A client sought our help with an uncompleted, but already problem-ridden project. We started troubleshooting the design flaws to get the system up and running.
When we began our work, the system essentially consisted of a Cloud developed in Ruby. This is a large system designed to manage the real estate database, interaction with subagents, developers, as well as large volumes of supporting information that together compose a full cycle of real estate agency operations. The system also included a website running on Bitrix software and containing all relevant information on real estate, a mobile app and a set of scripts that provide parsing of information retrieved from developers and used for database provisioning.
The first stumbling block was that a database that uses a Bitrix-based data structure cannot be operationally efficient, especially with such large volumes of data and complex selection algorithms that are required for real estate search.
For instance, to optimize the website search function, we had to opt out of ORM provided by Bitrix in favour of direct queries, which increased search output productivity 20-fold. We then added a cache layer on top of the structure to enable higher-speed request retrieval.
Bitrix-based API was used for data handling inside the Cloud, with the result that the system performance, despite caching of query results, left much to be desired. To fix this flaw,
we proposed a data migration scheme that transfers data to the cloud. We are currently moving data from Bitrix into our database and writing a new API for it. Preliminary productivity assessments have shown a 20-fold increase, and an even further increase is expected during additional testing upon work completion.
After that, the mobile app and parsers will be switched over to the new API – thus providing a single centralized data storage location.

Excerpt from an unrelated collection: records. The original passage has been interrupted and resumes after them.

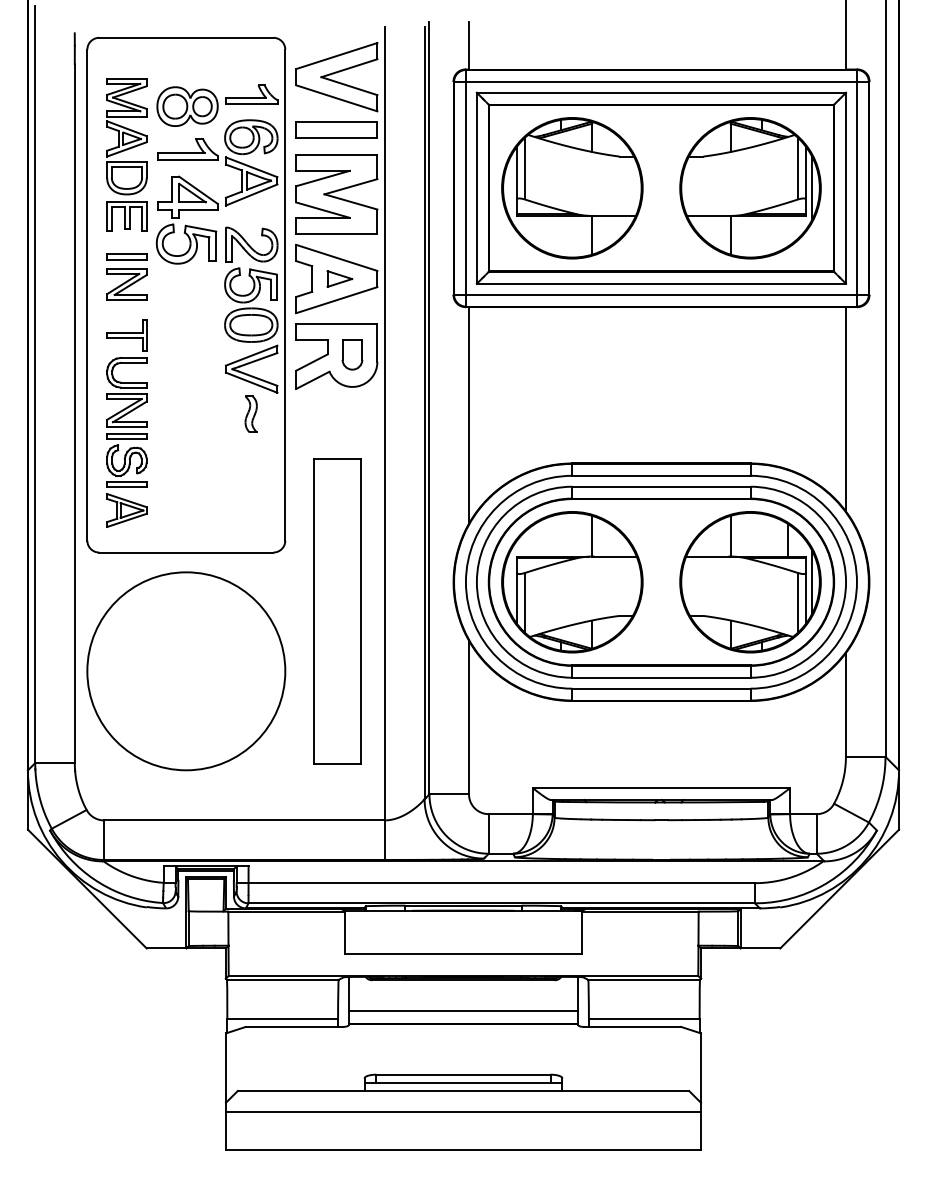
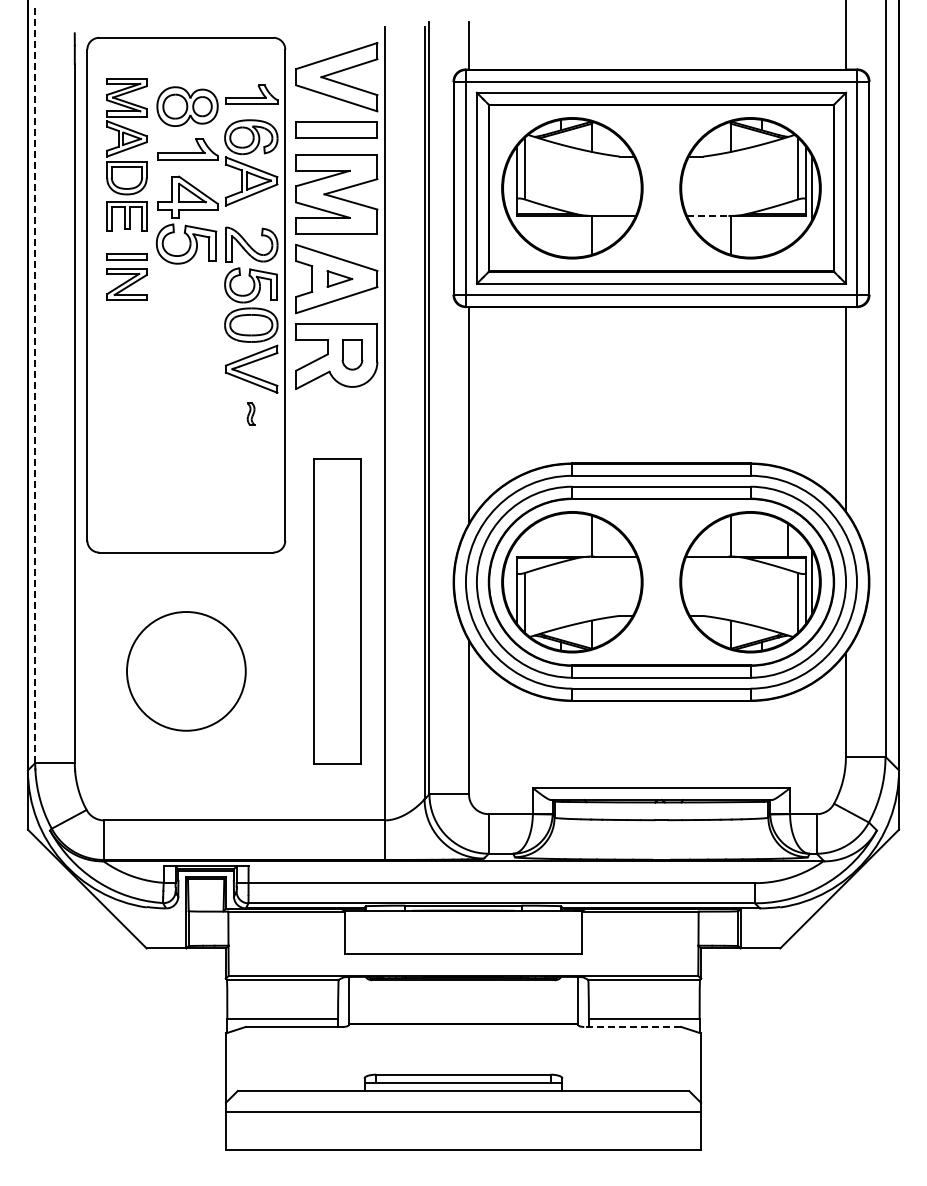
line at (707, 216): solid -> dashed
line at (35, 384): solid -> dashed
part at (250, 413) size: 14x38 px -> 10x24 px
part at (126, 423): present -> none
circle at (186, 671) size: 201x201 px -> 121x121 px
line at (463, 1011): present -> none
line at (632, 1026): solid -> dashed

Another problem with the service is parsing the files that are being sent by developers. These are, in general, various XLS files containing data in different formats. The main pain point here is that this format is constantly changing. At the moment we are designing an intellectual parser that will enable prompt response to such changes with minimal effort. Agency staff members will be able to make changes into the parsing algorithm without exterior help from programmers.
We have also linked the system up with the API of Mango VoIP provider. All incoming calls are recorded in the system and relevant statistics is available for further analysis.